An amplifier basically takes an input signal (usually low power), and adjusts the power of the output to properly match it. Overall current is fairly small in headphones, and the power requirements aren't much, either. The ideal output of the amplifier is a high-power version of the input, the "straight wire with gain" ideal. Typically this is done by transistor-based ICs, where the input and output sides can pretty much be isolated from one another.
A capacitor in the way is mostly to handle bursts of pull, and to keep a stable voltage. After a certain amount of charge, anything bigger is pointless, unless there are large losses in the system (many separate components vs. few integrated components, FI), or some other design consideration requiring more.
Typically, you won't surpass 15mW by the time you're up to ear-splitting volumes. Being extremely insensitive to the load (which varies by frequency, and quite a bit) is much more important than actual power for headphones. As such, the trouble with fitting them into tiny parts is really cramming the necessary circuitry in there, and keeping noise down, and all the while, work on it by hand (small market = not enough $$$ for much automation), and still fit a battery that is easy to replace.
None of what it does has much to do with its size. The size of them, which is actually exceptionally large, is necessitated by having to use many discrete parts, rather than being able to stick it all inside of a small chip. If the demand were high enough, that could and would be done, and would add only a very small bit of size to current portable players.

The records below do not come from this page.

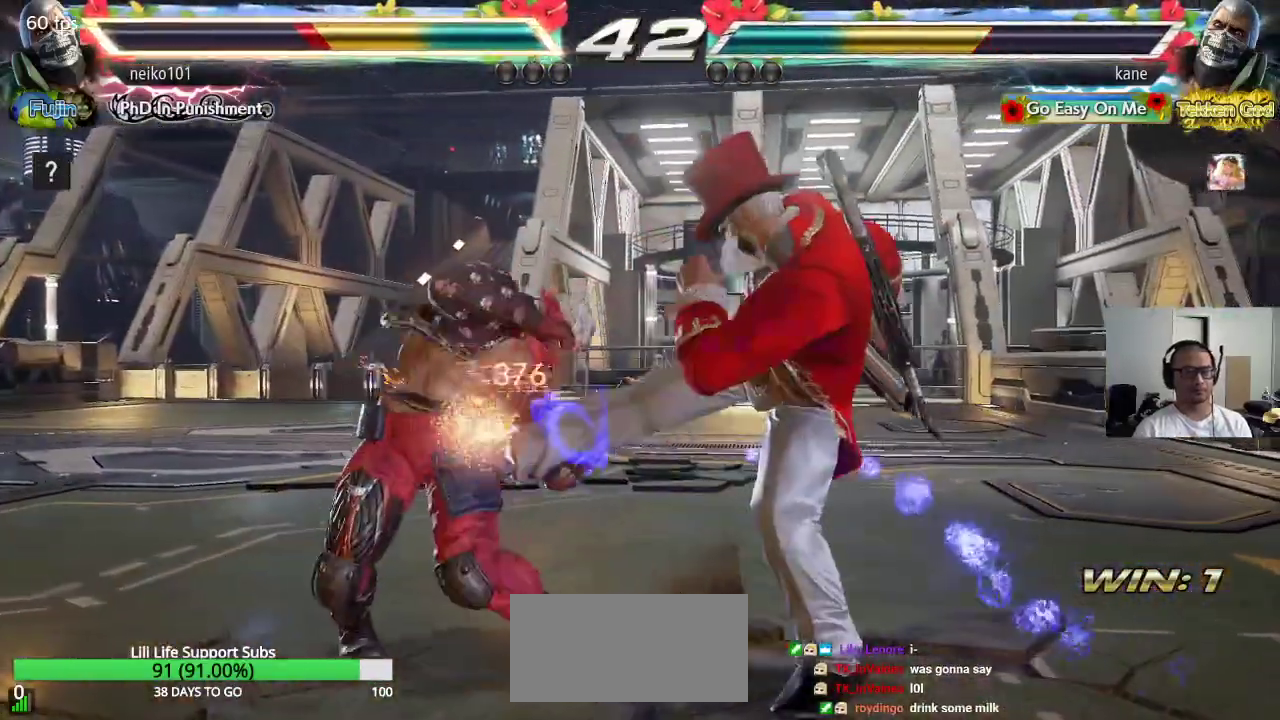
{"buttons": [], "left_stick": "right", "events": [[317, "SQUARE", "up"], [350, "left_stick", "right"]]}
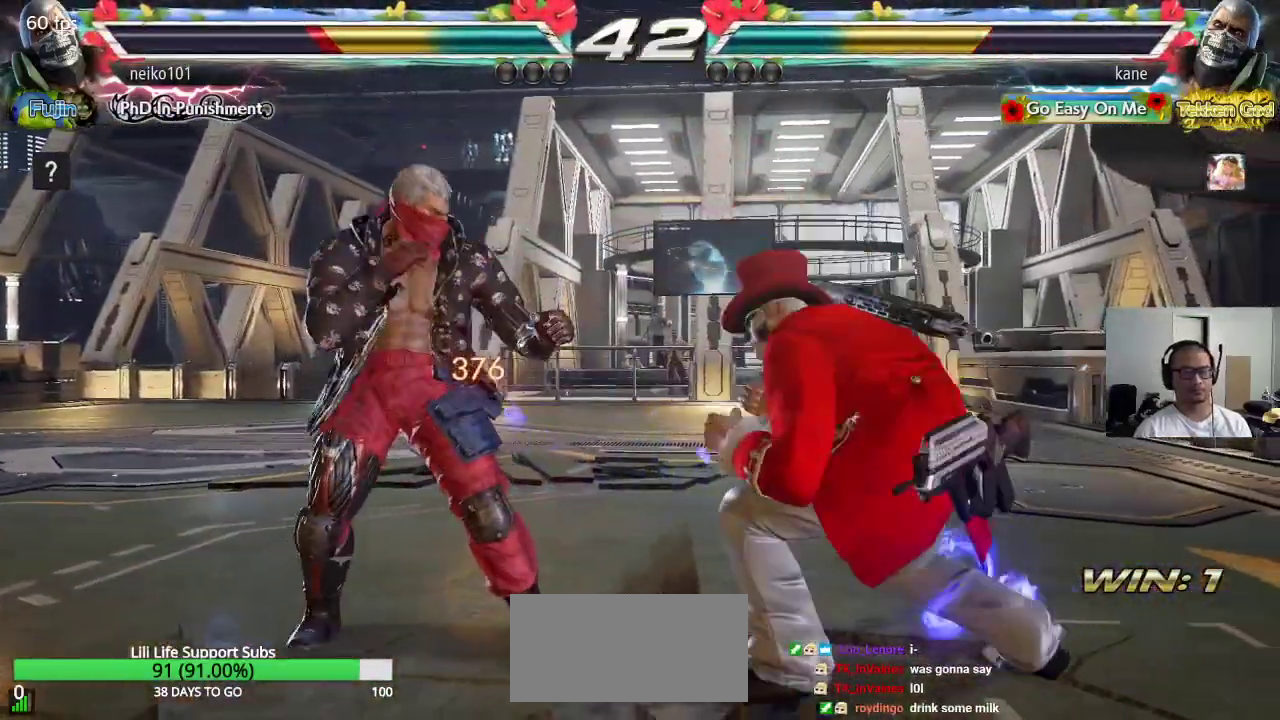
{"buttons": [], "left_stick": "down-right", "events": [[83, "left_stick", "down-right"]]}
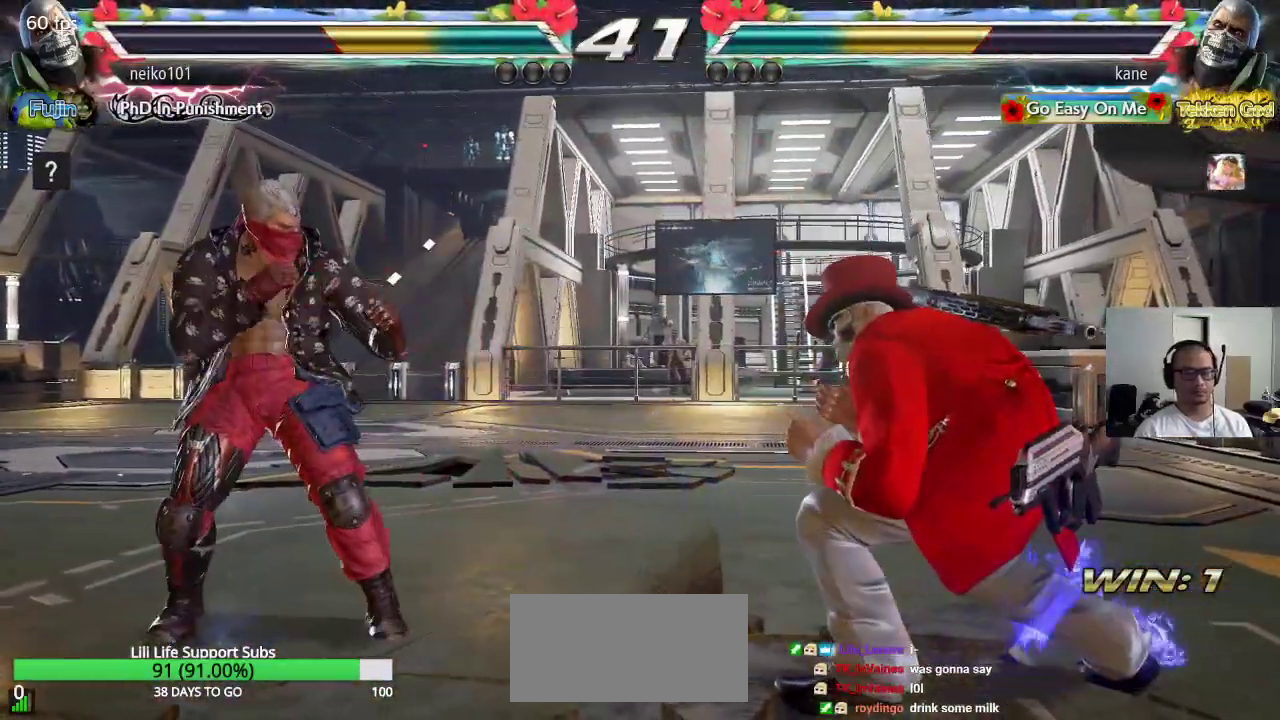
{"buttons": [], "left_stick": "up", "events": [[133, "left_stick", "center"], [233, "left_stick", "right"], [300, "left_stick", "center"], [367, "left_stick", "right"], [500, "left_stick", "up"]]}
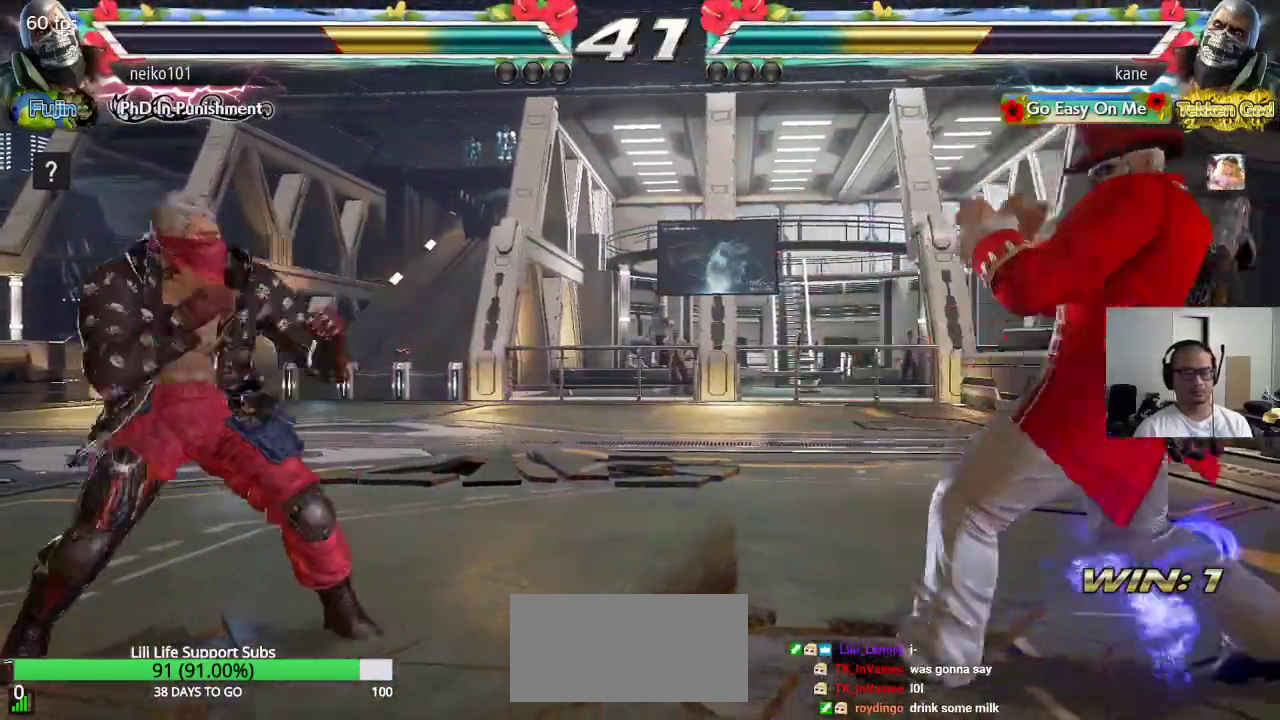
{"buttons": [], "left_stick": "left", "events": [[83, "left_stick", "center"], [250, "left_stick", "left"], [333, "left_stick", "center"], [383, "left_stick", "left"], [433, "left_stick", "center"], [483, "left_stick", "left"]]}
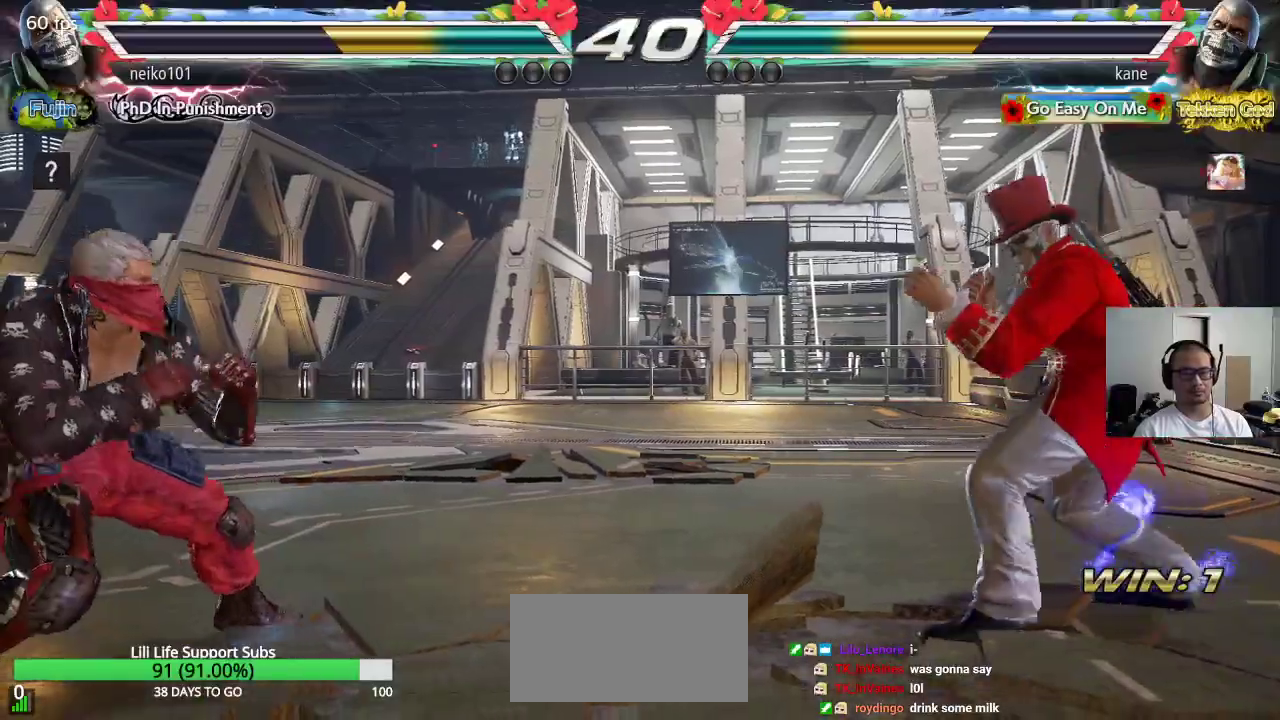
{"buttons": [], "left_stick": "down", "events": [[17, "left_stick", "center"], [50, "left_stick", "down"], [117, "left_stick", "center"], [217, "left_stick", "right"], [283, "left_stick", "center"], [350, "left_stick", "right"], [450, "left_stick", "center"], [500, "left_stick", "down"]]}
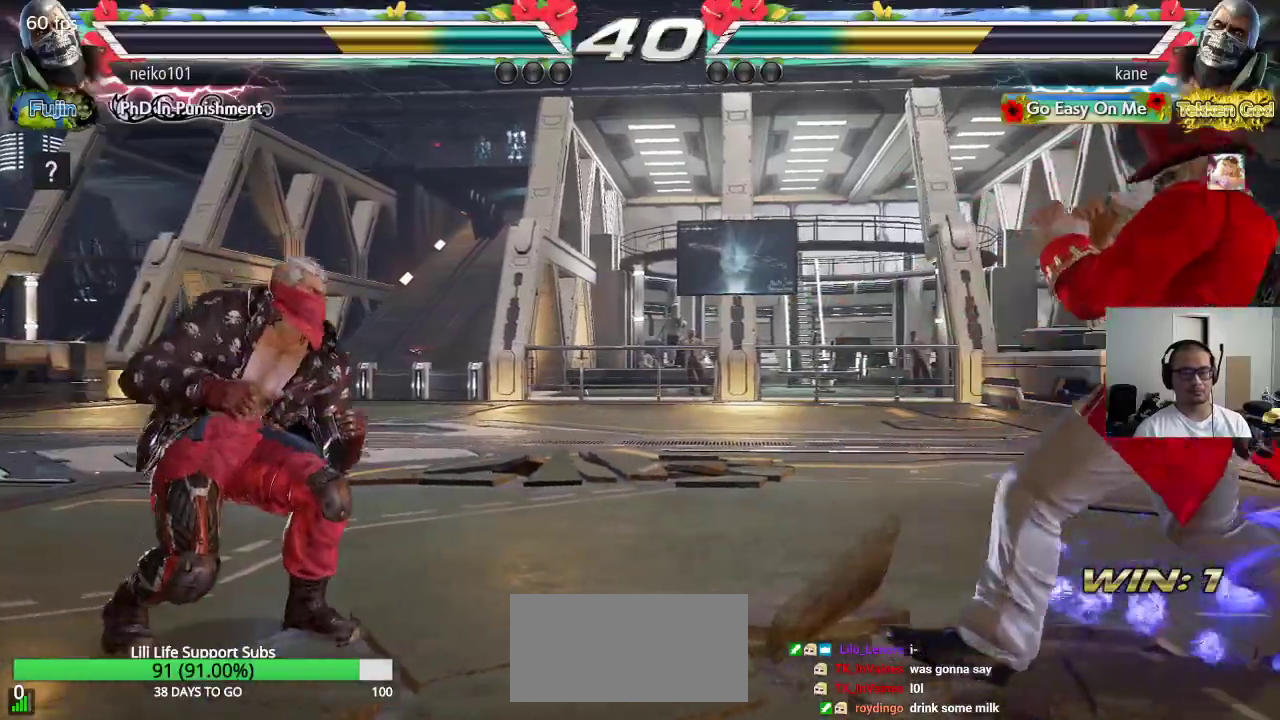
{"buttons": [], "left_stick": "center", "events": [[83, "left_stick", "center"], [300, "left_stick", "left"], [367, "left_stick", "center"], [433, "left_stick", "left"], [500, "left_stick", "center"]]}
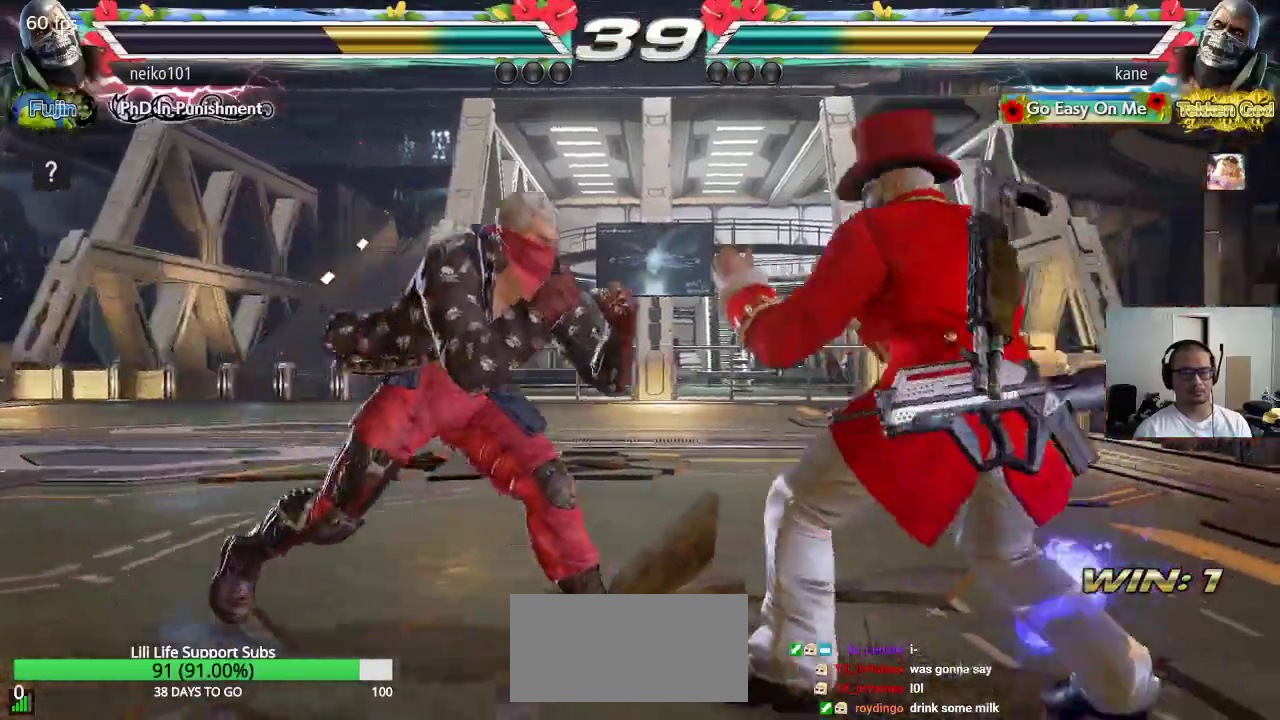
{"buttons": [], "left_stick": "right", "events": [[17, "left_stick", "right"], [83, "left_stick", "center"], [133, "left_stick", "right"]]}
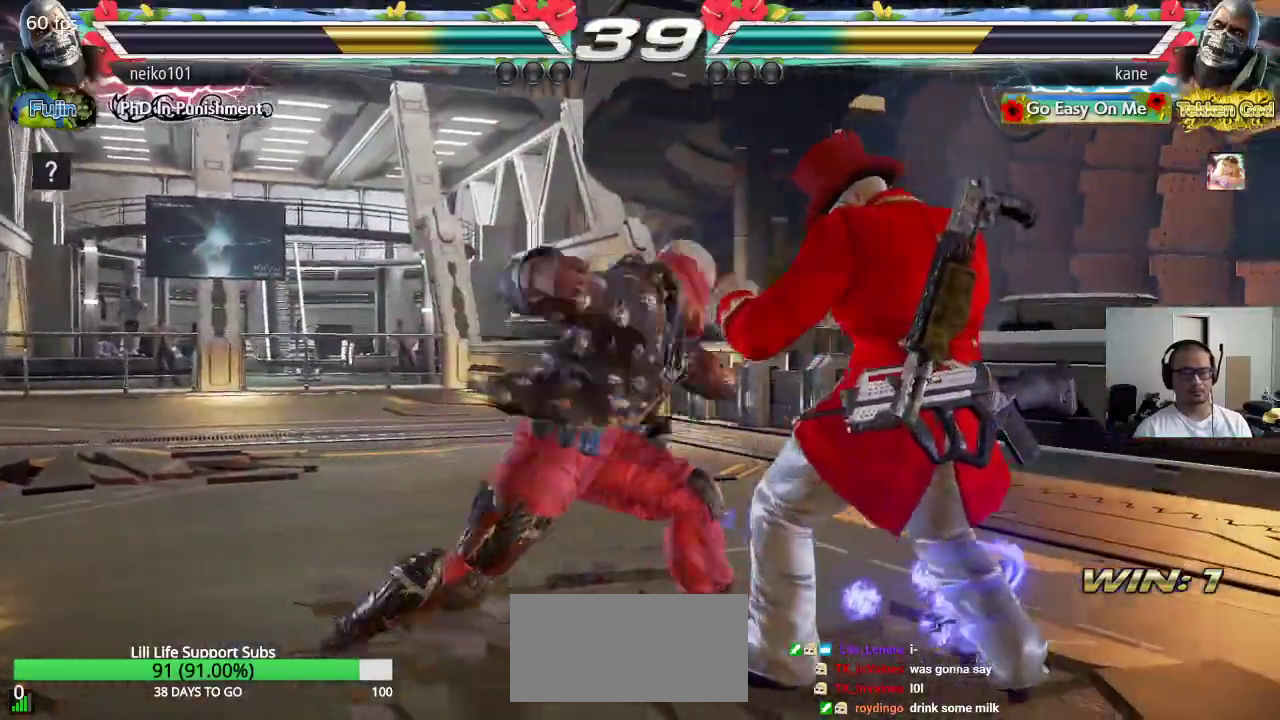
{"buttons": [], "left_stick": "center", "events": [[467, "left_stick", "center"]]}
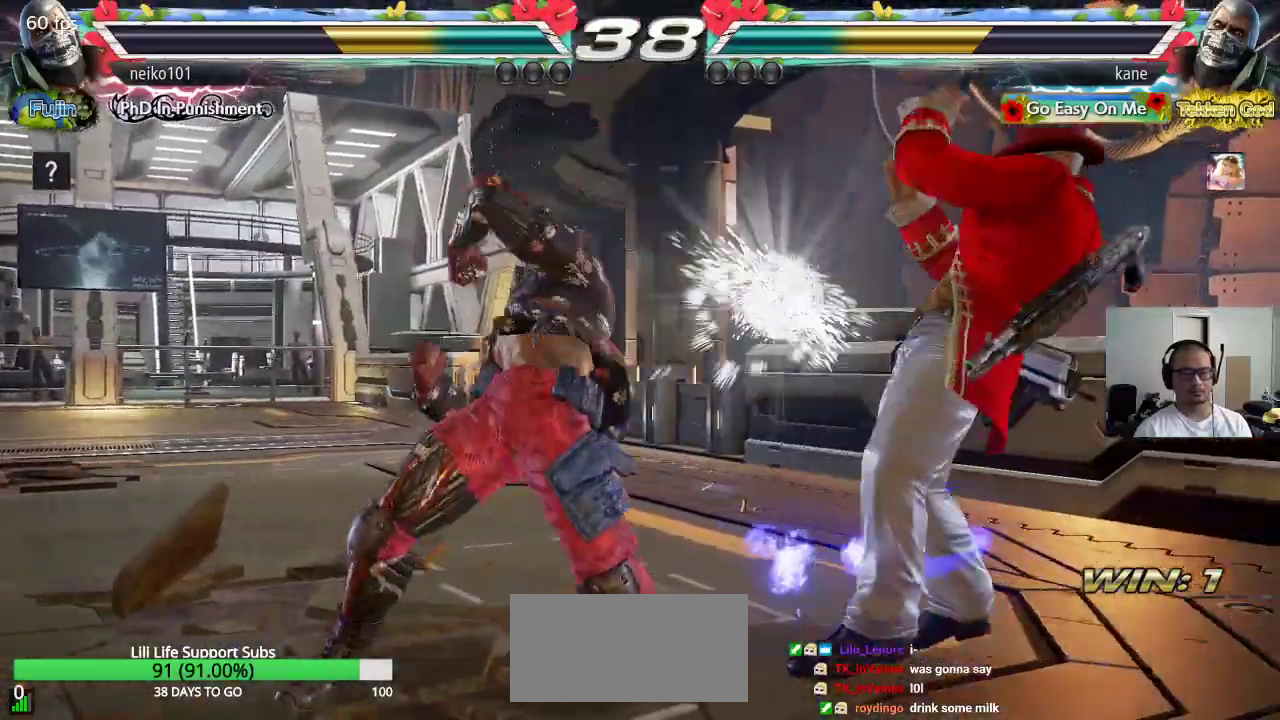
{"buttons": ["CROSS", "CIRCLE"], "left_stick": "center", "events": [[50, "left_stick", "right"], [133, "left_stick", "center"], [233, "CIRCLE", "down"], [233, "CROSS", "down"]]}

Maybe growing up with an electrician and HAM for father has colored my view on such things, but I very much see it as, "finally, it's getting down to size," rather than, "how is something so small sounding so good?" Antennae take up space. Capacitors take up space. The rest really could be microscopic, or very near it, inside of a typical IC package, except that there is not a large enough demand for to warrant it. If the demand were high enough, a very good amp could just be a single IC with a capcitor behind it.